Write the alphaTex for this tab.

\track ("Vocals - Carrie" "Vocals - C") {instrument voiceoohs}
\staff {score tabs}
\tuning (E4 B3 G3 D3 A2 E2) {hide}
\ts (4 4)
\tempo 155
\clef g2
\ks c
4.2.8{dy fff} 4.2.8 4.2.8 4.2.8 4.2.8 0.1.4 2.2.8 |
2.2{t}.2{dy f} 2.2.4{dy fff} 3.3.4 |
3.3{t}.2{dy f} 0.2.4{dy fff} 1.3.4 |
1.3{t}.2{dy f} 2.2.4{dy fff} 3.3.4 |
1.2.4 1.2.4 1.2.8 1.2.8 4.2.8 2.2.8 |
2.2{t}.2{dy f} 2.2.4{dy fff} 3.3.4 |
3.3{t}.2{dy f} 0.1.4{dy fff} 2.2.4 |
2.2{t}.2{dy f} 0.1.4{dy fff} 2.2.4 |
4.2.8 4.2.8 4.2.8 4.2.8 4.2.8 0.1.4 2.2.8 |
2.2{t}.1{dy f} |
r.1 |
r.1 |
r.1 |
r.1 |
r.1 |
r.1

Short task – Copy every line of the records above word for word, keeping each character and line break unchanged.

Solution for this exercise –
Write the alphaTex for this tab.

\track ("Vocals - Carrie" "Vocals - C") {instrument voiceoohs}
\staff {score tabs}
\tuning (E4 B3 G3 D3 A2 E2) {hide}
\ts (4 4)
\tempo 155
\clef g2
\ks c
4.2.8{dy fff} 4.2.8 4.2.8 4.2.8 4.2.8 0.1.4 2.2.8 |
2.2{t}.2{dy f} 2.2.4{dy fff} 3.3.4 |
3.3{t}.2{dy f} 0.2.4{dy fff} 1.3.4 |
1.3{t}.2{dy f} 2.2.4{dy fff} 3.3.4 |
1.2.4 1.2.4 1.2.8 1.2.8 4.2.8 2.2.8 |
2.2{t}.2{dy f} 2.2.4{dy fff} 3.3.4 |
3.3{t}.2{dy f} 0.1.4{dy fff} 2.2.4 |
2.2{t}.2{dy f} 0.1.4{dy fff} 2.2.4 |
4.2.8 4.2.8 4.2.8 4.2.8 4.2.8 0.1.4 2.2.8 |
2.2{t}.1{dy f} |
r.1 |
r.1 |
r.1 |
r.1 |
r.1 |
r.1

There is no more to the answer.